But when at length the entire form of a human being was laid bare scarcely two feet below the bottom of the hollow,—when their eyes fell upon the blackened flesh of the decomposing head, the features of which were no longer traceable,—and when the rotting remnants of attire showed that the being who had there found a grave was of the female sex, a cry burst simultaneously from every lip.

"Here's work for the Coroner, at all events," observed the stranger, after a long pause. "We must move the body to the big house there——"

"Move the body to the Hall!" cried the old gardener and his wife, in the same breath, and both looking aghast at this announcement.

"Yes—most certainly," answered the stranger. "Would you leave a Christian—as I hope that poor woman was—to be devoured by rats and other vermin? I might have done so once: but, thank God! I have become a better man since then. Howsomever, get us a plank or two, old gentleman; and we'll do our duty in a proper manner."

The gardener retraced his way, in a sulky mood, and with much mumbling to himself, to the Hall, and presently returned with a couple of planks and two stout pieces of wood to serve as cross-beams to form the bier. The corpse was then carefully placed upon the planks, but not without great risk of its falling to pieces while being thus moved; and, the bier having been hoisted on the shoulders of the stranger, Dunstable's lacquey, the seedy coachman, and Colonel Cholmondeley's groom, the procession moved towards the Hall, the gardener and his wife at the head.

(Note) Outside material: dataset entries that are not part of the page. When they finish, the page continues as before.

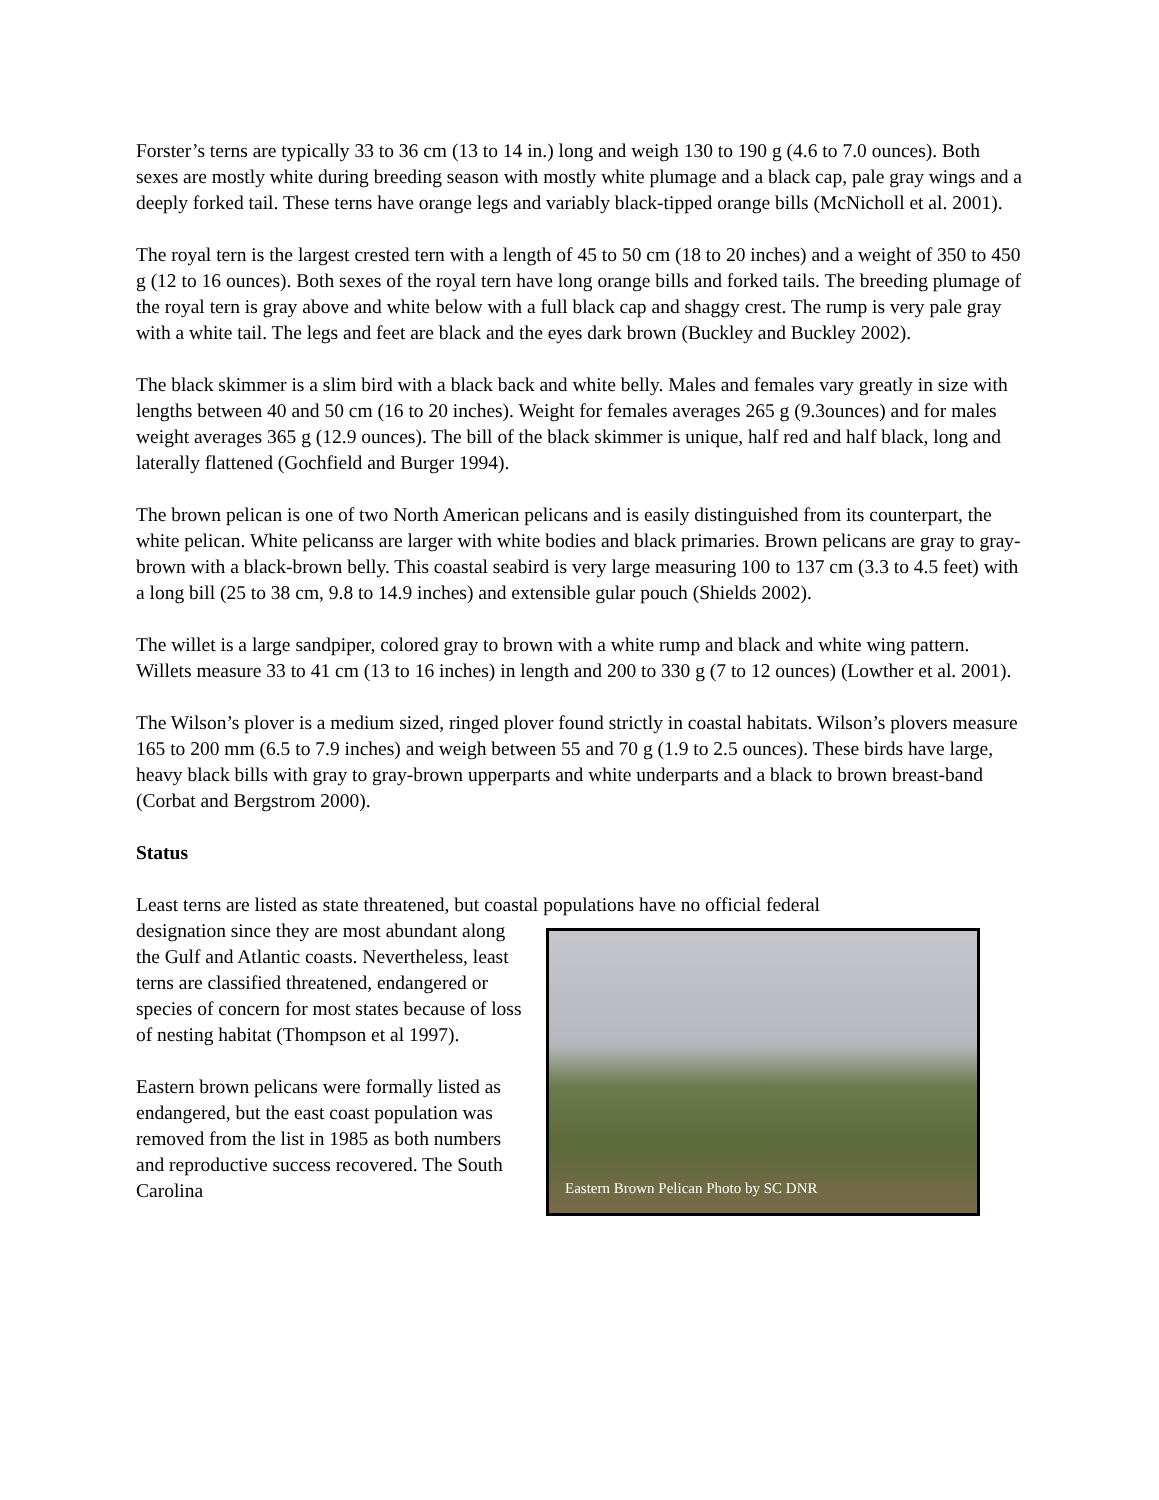Forster’s terns are typically 33 to 36 cm (13 to 14 in.) long and weigh 130 to 190 g (4.6 to 7.0 ounces). Both sexes are mostly white during breeding season with mostly white plumage and a black cap, pale gray wings and a deeply forked tail. These terns have orange legs and variably black-tipped orange bills (McNicholl et al. 2001).
The royal tern is the largest crested tern with a length of 45 to 50 cm (18 to 20 inches) and a weight of 350 to 450 g (12 to 16 ounces). Both sexes of the royal tern have long orange bills and forked tails. The breeding plumage of the royal tern is gray above and white below with a full black cap and shaggy crest. The rump is very pale gray with a white tail. The legs and feet are black and the eyes dark brown (Buckley and Buckley 2002).
The black skimmer is a slim bird with a black back and white belly. Males and females vary greatly in size with lengths between 40 and 50 cm (16 to 20 inches). Weight for females averages 265 g (9.3ounces) and for males weight averages 365 g (12.9 ounces). The bill of the black skimmer is unique, half red and half black, long and laterally flattened (Gochfield and Burger 1994).
The brown pelican is one of two North American pelicans and is easily distinguished from its counterpart, the white pelican. White pelicanss are larger with white bodies and black primaries. Brown pelicans are gray to gray-brown with a black-brown belly. This coastal seabird is very large measuring 100 to 137 cm (3.3 to 4.5 feet) with a long bill (25 to 38 cm, 9.8 to 14.9 inches) and extensible gular pouch (Shields 2002).
The willet is a large sandpiper, colored gray to brown with a white rump and black and white wing pattern. Willets measure 33 to 41 cm (13 to 16 inches) in length and 200 to 330 g (7 to 12 ounces) (Lowther et al. 2001).
The Wilson’s plover is a medium sized, ringed plover found strictly in coastal habitats. Wilson’s plovers measure 165 to 200 mm (6.5 to 7.9 inches) and weigh between 55 and 70 g (1.9 to 2.5 ounces). These birds have large, heavy black bills with gray to gray-brown upperparts and white underparts and a black to brown breast-band (Corbat and Bergstrom 2000).
Status
Least terns are listed as state threatened, but coastal populations have no official federal
Eastern Brown Pelican Photo by SC DNR
designation since they are most abundant along the Gulf and Atlantic coasts. Nevertheless, least terns are classified threatened, endangered or species of concern for most states because of loss of nesting habitat (Thompson et al 1997).
Eastern brown pelicans were formally listed as endangered, but the east coast population was removed from the list in 1985 as both numbers and reproductive success recovered. The South Carolina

But when the party arrived, with its appalling burden, near the mansion, the old man and woman began to exchange hasty whispers together.

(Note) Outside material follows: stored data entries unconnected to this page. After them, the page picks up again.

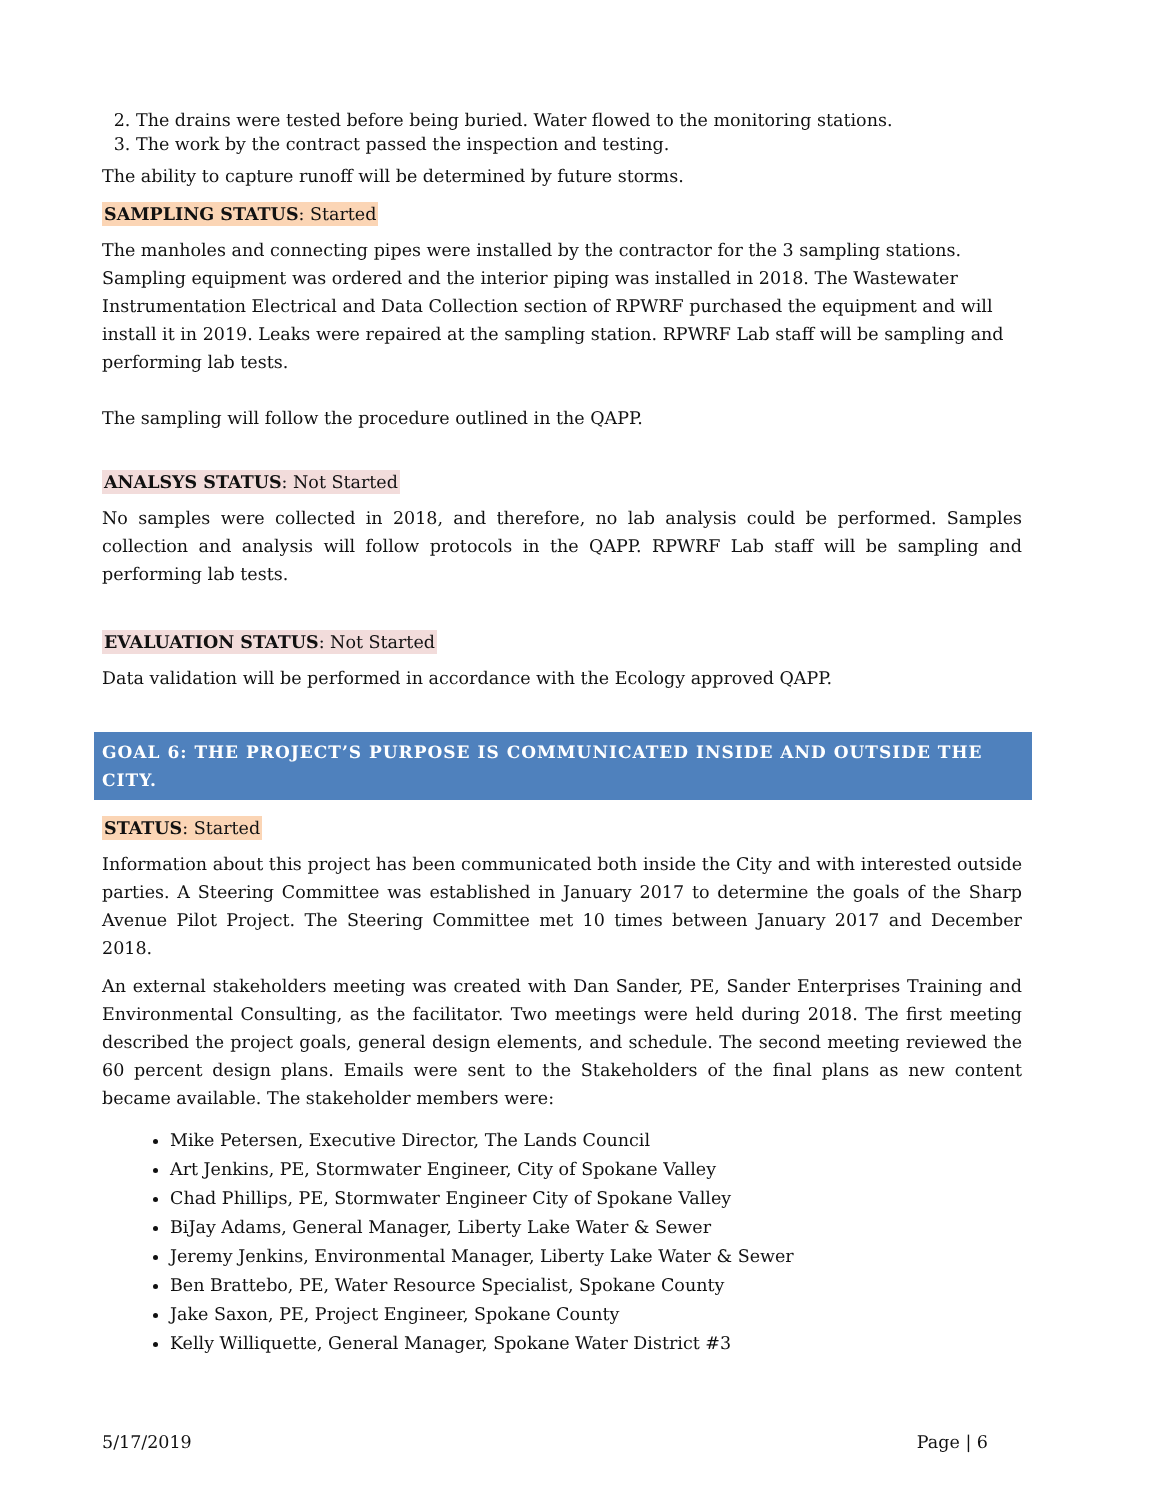2. The drains were tested before being buried. Water flowed to the monitoring stations.
3. The work by the contract passed the inspection and testing.
The ability to capture runoff will be determined by future storms.
SAMPLING STATUS: Started
The manholes and connecting pipes were installed by the contractor for the 3 sampling stations. Sampling equipment was ordered and the interior piping was installed in 2018. The Wastewater Instrumentation Electrical and Data Collection section of RPWRF purchased the equipment and will install it in 2019. Leaks were repaired at the sampling station. RPWRF Lab staff will be sampling and performing lab tests.
The sampling will follow the procedure outlined in the QAPP.
ANALSYS STATUS: Not Started
No samples were collected in 2018, and therefore, no lab analysis could be performed. Samples collection and analysis will follow protocols in the QAPP. RPWRF Lab staff will be sampling and performing lab tests.
EVALUATION STATUS: Not Started
Data validation will be performed in accordance with the Ecology approved QAPP.
GOAL 6: THE PROJECT’S PURPOSE IS COMMUNICATED INSIDE AND OUTSIDE THE CITY.
STATUS: Started
Information about this project has been communicated both inside the City and with interested outside parties. A Steering Committee was established in January 2017 to determine the goals of the Sharp Avenue Pilot Project. The Steering Committee met 10 times between January 2017 and December 2018.
An external stakeholders meeting was created with Dan Sander, PE, Sander Enterprises Training and Environmental Consulting, as the facilitator. Two meetings were held during 2018. The first meeting described the project goals, general design elements, and schedule. The second meeting reviewed the 60 percent design plans. Emails were sent to the Stakeholders of the final plans as new content became available. The stakeholder members were:
Mike Petersen, Executive Director, The Lands Council
Art Jenkins, PE, Stormwater Engineer, City of Spokane Valley
Chad Phillips, PE, Stormwater Engineer City of Spokane Valley
BiJay Adams, General Manager, Liberty Lake Water & Sewer
Jeremy Jenkins, Environmental Manager, Liberty Lake Water & Sewer
Ben Brattebo, PE, Water Resource Specialist, Spokane County
Jake Saxon, PE, Project Engineer, Spokane County
Kelly Williquette, General Manager, Spokane Water District #3
5/17/2019 Page | 6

"What is the matter now?" asked the stranger.

"Why, sir," replied the gardener, in a hesitating manner, "me and my wife has been a-thinking together that it would be as well to put the remains of that poor creetur as far from our own rooms as possible: 'cos what with a sperret here and a dead body there——"

"Well, well—old man," interrupted the stranger, impatiently; "this load is heavy, and I for one shall be glad to put it down somewhere. So leave off chattering uselessly—and tell us in a word what you do mean."

"To be sure," returned the gardener: "this way—this way."